── Data

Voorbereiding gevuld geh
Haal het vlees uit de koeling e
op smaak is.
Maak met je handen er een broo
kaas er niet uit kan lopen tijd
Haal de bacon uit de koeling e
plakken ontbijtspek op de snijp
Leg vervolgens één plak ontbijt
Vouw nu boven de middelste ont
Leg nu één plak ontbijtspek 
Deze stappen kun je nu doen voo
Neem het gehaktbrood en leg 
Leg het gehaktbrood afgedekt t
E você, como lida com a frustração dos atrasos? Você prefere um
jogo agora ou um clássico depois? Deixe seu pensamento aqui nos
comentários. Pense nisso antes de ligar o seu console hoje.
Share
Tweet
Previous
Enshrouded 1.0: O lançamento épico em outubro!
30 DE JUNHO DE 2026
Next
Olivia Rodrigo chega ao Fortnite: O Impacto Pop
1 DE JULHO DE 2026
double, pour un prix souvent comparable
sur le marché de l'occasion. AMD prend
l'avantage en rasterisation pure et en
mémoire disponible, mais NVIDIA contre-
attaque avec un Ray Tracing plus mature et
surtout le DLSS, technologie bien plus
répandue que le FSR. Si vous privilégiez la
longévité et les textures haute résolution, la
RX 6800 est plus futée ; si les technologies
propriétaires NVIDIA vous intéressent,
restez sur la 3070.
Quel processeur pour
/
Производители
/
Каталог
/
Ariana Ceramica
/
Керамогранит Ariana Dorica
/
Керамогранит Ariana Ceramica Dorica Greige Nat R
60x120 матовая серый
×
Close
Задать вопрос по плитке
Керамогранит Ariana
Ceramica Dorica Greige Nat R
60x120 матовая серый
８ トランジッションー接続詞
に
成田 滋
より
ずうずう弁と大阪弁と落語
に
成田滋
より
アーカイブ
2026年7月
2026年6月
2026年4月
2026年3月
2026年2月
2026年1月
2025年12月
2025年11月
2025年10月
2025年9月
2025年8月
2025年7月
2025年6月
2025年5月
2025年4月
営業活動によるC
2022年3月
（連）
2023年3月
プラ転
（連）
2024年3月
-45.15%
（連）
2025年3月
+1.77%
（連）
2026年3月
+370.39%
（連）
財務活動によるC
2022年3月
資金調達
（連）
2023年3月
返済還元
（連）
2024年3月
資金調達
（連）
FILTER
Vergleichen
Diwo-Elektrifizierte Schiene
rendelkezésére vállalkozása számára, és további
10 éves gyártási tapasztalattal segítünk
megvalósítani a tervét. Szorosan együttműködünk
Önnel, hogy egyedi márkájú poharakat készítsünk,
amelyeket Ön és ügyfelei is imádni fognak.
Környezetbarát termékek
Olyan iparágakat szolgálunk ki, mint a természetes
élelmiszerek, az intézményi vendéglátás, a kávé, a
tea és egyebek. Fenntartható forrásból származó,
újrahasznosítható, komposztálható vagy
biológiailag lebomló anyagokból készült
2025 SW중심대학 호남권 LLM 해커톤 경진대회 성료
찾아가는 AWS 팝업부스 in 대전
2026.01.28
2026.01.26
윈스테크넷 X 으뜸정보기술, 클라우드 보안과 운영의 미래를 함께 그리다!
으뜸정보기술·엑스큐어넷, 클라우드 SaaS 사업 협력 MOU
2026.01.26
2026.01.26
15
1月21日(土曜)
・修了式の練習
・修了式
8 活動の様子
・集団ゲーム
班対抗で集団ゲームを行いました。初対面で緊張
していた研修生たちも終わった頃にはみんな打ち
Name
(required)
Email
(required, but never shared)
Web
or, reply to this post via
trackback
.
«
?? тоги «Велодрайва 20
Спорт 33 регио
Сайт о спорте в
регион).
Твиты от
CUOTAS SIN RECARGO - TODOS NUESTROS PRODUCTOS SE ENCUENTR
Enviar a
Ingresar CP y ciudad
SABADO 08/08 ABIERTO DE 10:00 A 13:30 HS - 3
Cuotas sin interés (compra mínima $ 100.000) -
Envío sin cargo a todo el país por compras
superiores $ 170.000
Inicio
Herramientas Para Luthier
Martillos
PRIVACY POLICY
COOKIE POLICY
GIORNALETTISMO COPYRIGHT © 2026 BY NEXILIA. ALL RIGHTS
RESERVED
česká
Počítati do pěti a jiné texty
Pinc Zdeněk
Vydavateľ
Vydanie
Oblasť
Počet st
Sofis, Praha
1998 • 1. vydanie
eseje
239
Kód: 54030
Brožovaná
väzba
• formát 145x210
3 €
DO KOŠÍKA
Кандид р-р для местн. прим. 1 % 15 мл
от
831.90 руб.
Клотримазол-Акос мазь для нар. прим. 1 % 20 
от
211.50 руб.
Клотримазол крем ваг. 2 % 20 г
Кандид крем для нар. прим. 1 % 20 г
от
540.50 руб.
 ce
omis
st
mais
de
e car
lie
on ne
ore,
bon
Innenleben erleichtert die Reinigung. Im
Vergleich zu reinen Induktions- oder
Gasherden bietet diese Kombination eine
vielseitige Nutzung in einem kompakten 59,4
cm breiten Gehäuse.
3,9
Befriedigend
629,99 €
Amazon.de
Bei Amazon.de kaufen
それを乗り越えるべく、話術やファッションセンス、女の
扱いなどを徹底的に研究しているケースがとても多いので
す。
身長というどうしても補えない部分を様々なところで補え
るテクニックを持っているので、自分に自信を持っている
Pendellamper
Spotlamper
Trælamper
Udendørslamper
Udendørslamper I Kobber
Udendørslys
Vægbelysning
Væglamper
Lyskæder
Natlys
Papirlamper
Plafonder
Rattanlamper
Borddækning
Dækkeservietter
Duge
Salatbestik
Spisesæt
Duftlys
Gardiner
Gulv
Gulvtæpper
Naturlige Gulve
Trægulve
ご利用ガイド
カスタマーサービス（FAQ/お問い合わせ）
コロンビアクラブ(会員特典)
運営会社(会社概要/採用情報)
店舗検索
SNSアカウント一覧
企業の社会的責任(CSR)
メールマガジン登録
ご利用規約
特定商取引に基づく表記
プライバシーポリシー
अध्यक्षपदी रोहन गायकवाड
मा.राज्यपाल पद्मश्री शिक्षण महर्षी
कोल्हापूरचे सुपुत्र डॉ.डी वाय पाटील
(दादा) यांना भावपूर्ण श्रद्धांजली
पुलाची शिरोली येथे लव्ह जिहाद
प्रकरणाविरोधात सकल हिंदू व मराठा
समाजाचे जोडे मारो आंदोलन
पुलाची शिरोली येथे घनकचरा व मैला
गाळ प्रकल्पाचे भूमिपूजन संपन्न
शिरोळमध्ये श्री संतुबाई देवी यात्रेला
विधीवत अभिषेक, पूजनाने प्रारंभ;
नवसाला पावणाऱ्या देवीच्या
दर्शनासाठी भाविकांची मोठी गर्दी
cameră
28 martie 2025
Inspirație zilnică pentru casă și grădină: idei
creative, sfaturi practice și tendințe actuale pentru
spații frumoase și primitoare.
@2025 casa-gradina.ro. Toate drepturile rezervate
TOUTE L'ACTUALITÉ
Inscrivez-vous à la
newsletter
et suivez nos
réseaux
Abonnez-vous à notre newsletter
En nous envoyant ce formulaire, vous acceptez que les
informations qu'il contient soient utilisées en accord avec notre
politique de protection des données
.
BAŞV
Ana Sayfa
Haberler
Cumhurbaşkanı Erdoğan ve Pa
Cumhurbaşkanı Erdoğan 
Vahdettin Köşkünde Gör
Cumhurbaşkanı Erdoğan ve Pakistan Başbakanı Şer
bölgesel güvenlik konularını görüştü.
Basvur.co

────

» **Description of the task**:
Rewrite the data from its first line through the line that contains "E você, como", inclusive, replacing "gehaktbrood" with "vleesbrood" and leaving everything else as it is.

» **Written solution**:
Voorbereiding gevuld geh
Haal het vlees uit de koeling e
op smaak is.
Maak met je handen er een broo
kaas er niet uit kan lopen tijd
Haal de bacon uit de koeling e
plakken ontbijtspek op de snijp
Leg vervolgens één plak ontbijt
Vouw nu boven de middelste ont
Leg nu één plak ontbijtspek 
Deze stappen kun je nu doen voo
Neem het vleesbrood en leg 
Leg het vleesbrood afgedekt t
E você, como lida com a frustração dos atrasos? Você prefere um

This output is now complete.